A Kentucky of Mothers
Today in the PEN Poetry Series, guest editor Maggie Nelson features a poem by Dana Ward. About Ward’s work, Nelson writes: “It’s not an exaggeration to say that encountering Dana Ward’s poems cleaved my life in two. Before, I had the occasional flickering doubts about contemporary poetry—what it could do next, what sounds/ forms of address/ ranges of interests/ combinations of talky/ political/ confessional/ sublunary/ metaphysical/ gossipy/ unabashedly gorgeous/ profoundly intelligent, rushing, and WILD poetics was still possible. After, I knew I had nothing to worry about. This poem, “A Kentucky of Mothers,” is one of my favorite poems ever.
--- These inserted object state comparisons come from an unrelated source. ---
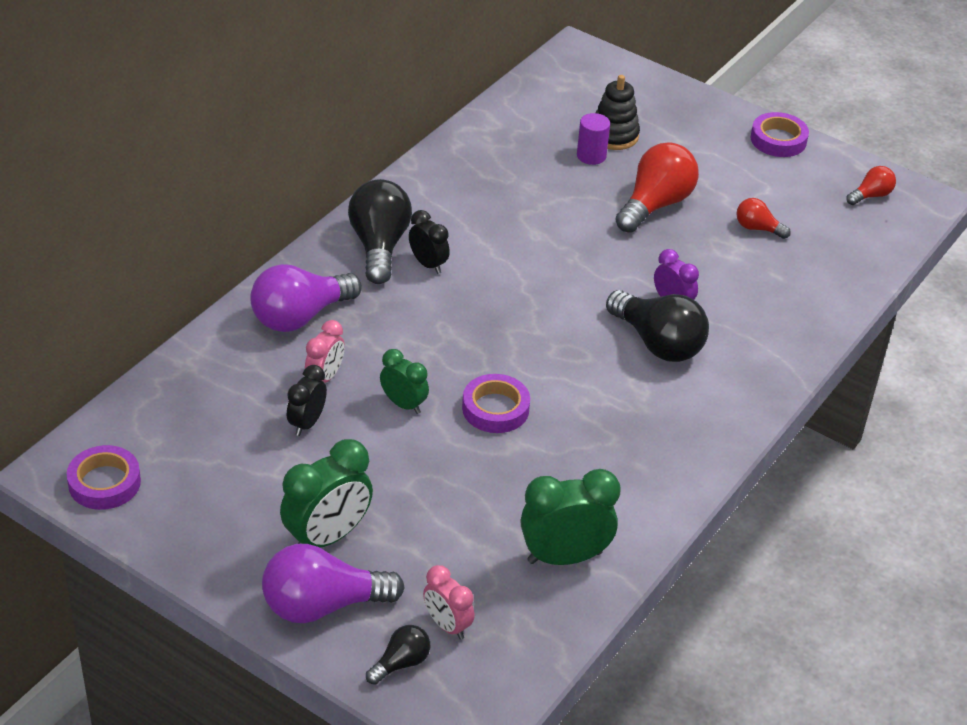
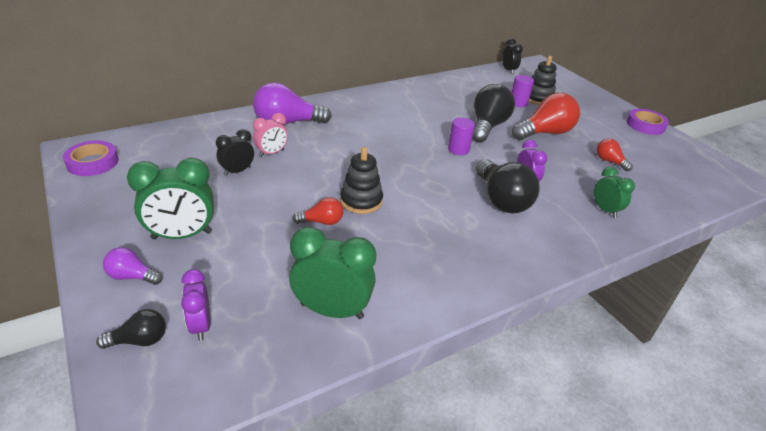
camera: 25 degrees right, 5 degrees down
purple light bulb [262,544,405,623] -> purple light bulb [103,247,162,285], size x0.51
black light bulb [348,179,412,284] -> black light bulb moved to [472,84,515,143]
green clock [380,349,429,414] -> green clock moved to [594,167,635,218]
black clock [409,210,450,274] -> black clock moved to [502,38,523,74]
pink clock [423,565,475,640] -> purple clock [181,269,210,341]
purple tape [462,374,530,433] -> black stacking toy [340,147,383,214]
red light bulb [846,166,896,205] -> red light bulb moved to [293,197,343,225]
none -> purple cylinder [448,117,475,155]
I hold it close to my heart, and encourage you to read it, then read everything Ward has written, which includes the books This Can’t Be Life (2012) and The Crisis of Infinite Worlds (2013).”
A Kentucky of Mothers
Derek what’s Kentucky for you?
An orange rubber globe? A jagged blue shoe, Paducah-toed, & heeled somewhere near eastern Tennessee? A place with dirt in mouth & blood on hands & prettiness all over in its undulance & peaking. Where Marshall Allen’s lips & lungs began to kiss & breathe. Where, through Wes Unseld’s divinity of play, physical reality was altered by his Balanchine. Where the laureateship of Cassius Clay began, in the poem of changing his name to Muhammad Ali. His tonal university of butterflies that sting as those similes collapsed the float of puncture into me.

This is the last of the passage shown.